TASK DIRECTIONS:
In the copy, include every record below exactly as it appears, but no pictures.

☆ ☆ ☆

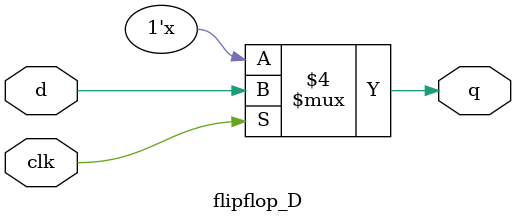
<source format=v>
`timescale 1ns / 1ps


module flipflop_D(
//input and output variables
input d,clk,
output reg q
    );
//block can be triggered
always@(*)
begin
if(clk==1)
q=d;
end
endmodule

</source>
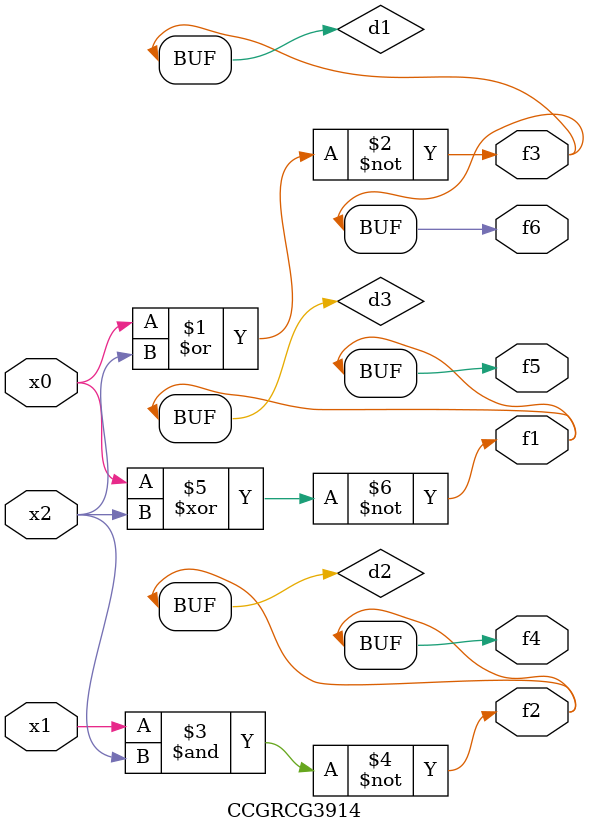
<source format=v>
module CCGRCG3914(
	input x0, x1, x2,
	output f1, f2, f3, f4, f5, f6
);

	wire d1, d2, d3;

	nor (d1, x0, x2);
	nand (d2, x1, x2);
	xnor (d3, x0, x2);
	assign f1 = d3;
	assign f2 = d2;
	assign f3 = d1;
	assign f4 = d2;
	assign f5 = d3;
	assign f6 = d1;
endmodule

</source>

☆ ☆ ☆

TASK OUTPUT:
<source format=v>
`timescale 1ns / 1ps


module flipflop_D(
//input and output variables
input d,clk,
output reg q
    );
//block can be triggered
always@(*)
begin
if(clk==1)
q=d;
end
endmodule

</source>
<source format=v>
module CCGRCG3914(
	input x0, x1, x2,
	output f1, f2, f3, f4, f5, f6
);

	wire d1, d2, d3;

	nor (d1, x0, x2);
	nand (d2, x1, x2);
	xnor (d3, x0, x2);
	assign f1 = d3;
	assign f2 = d2;
	assign f3 = d1;
	assign f4 = d2;
	assign f5 = d3;
	assign f6 = d1;
endmodule

</source>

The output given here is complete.